Lifespan regulation by mitochondrial proteins has been well described, however, the mechanism of this regulation is not fully understood. Amongst the mitochondrial proteins profoundly affecting ageing are prohibitins (PHB-1 and PHB-2). Paradoxically, in C. elegans prohibitin depletion shortens the lifespan of wild type animals while dramatically extending that of metabolically compromised animals, such as daf-2-insulin-receptor mutants. Here we show that amongst the three kinases known to act downstream of daf-2, only loss of function of sgk-1 recapitulates the ageing phenotype observed in daf-2 mutants upon prohibitin depletion. Interestingly, signalling through SGK-1 receives input from an additional pathway, parallel to DAF-2, for the prohibitin-mediated lifespan phenotype. We investigated the effect of prohibitin depletion on the mitochondrial unfolded protein response (UPRmt). Remarkably, the lifespan extension upon prohibitin elimination, of both daf-2 and sgk-1 mutants, is accompanied by suppression of the UPRmt induced by lack of prohibitin.
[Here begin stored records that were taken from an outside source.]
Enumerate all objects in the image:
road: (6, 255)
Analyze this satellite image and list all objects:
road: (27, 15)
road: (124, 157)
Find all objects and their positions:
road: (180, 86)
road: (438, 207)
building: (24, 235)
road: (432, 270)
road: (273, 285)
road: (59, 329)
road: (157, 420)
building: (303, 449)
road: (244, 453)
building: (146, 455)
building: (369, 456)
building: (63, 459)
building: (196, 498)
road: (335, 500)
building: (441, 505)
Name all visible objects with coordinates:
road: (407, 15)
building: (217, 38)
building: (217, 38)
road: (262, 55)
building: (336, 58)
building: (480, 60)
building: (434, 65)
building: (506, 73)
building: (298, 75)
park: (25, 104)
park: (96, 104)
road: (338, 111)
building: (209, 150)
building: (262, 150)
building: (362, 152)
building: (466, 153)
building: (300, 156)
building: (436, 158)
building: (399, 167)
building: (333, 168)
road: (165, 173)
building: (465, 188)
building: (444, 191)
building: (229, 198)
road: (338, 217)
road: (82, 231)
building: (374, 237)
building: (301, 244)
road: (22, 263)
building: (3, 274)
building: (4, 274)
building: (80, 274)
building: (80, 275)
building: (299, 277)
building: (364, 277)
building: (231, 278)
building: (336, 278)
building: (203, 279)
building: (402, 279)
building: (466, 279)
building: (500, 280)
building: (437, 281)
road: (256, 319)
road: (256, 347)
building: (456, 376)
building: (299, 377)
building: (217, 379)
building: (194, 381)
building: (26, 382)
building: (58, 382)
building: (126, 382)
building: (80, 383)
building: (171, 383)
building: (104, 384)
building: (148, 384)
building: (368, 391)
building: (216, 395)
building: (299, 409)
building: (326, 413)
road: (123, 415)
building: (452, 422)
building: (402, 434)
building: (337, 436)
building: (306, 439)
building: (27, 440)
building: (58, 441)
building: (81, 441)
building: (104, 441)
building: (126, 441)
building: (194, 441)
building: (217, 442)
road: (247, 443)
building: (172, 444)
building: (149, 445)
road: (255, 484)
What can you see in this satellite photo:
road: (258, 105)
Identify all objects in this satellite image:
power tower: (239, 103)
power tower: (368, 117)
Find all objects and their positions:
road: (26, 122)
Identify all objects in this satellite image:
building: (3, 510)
On the contrary, gain of function of SGK-1 results in further shortening of lifespan and a further increase of the UPRmt in prohibitin depleted animals. Moreover, SGK-1 interacts with RICT-1 for the regulation of the UPRmt in a parallel pathway to DAF-2. Interestingly, prohibitin depletion in rict-1 loss of function mutant animals also causes lifespan extension. Finally, we reveal an unprecedented role for mTORC2-SGK-1 in the regulation of mitochodrial homeostasis. Together, these results give further insight into the mechanism of lifespan regulation by mitochondrial function and reveal a cross-talk of mitochondria with two key pathways, Insulin/IGF and mTORC2, for the regulation of ageing and stress response.